### [REQUIRED WORK]
Reproduce the closing run of lines below verbatim, from the line that contains "output [31:0] shifted_out;" up to and including the final line.

### [THE DATA]
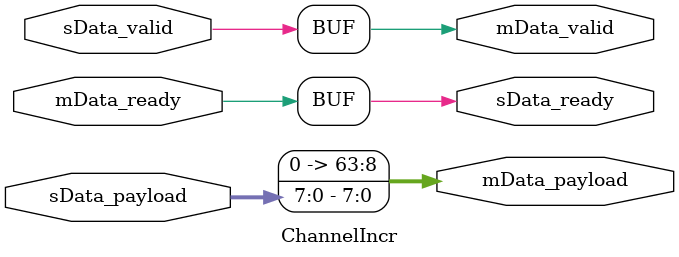
<source format=v>

`timescale 1ns/1ps 
module ChannelIncr (
  input               sData_valid,
  output              sData_ready,
  input      [7:0]    sData_payload,
  output              mData_valid,
  input               mData_ready,
  output     [63:0]   mData_payload
);


  assign sData_ready = mData_ready;
  assign mData_valid = sData_valid;
  assign mData_payload = {56'd0, sData_payload};

endmodule

</source>
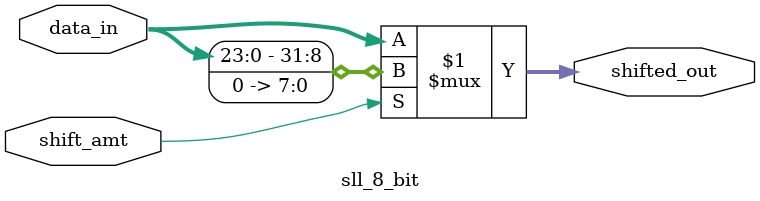
<source format=v>
module sll_8_bit(shifted_out, data_in, shift_amt);
    output [31:0] shifted_out;
    input [31:0] data_in;
    input shift_amt;

    assign shifted_out = shift_amt ? {data_in[23:0], 8'b00000000} : data_in;
endmodule

</source>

### [WRITTEN ANSWER]
    output [31:0] shifted_out;
    input [31:0] data_in;
    input shift_amt;

    assign shifted_out = shift_amt ? {data_in[23:0], 8'b00000000} : data_in;
endmodule

</source>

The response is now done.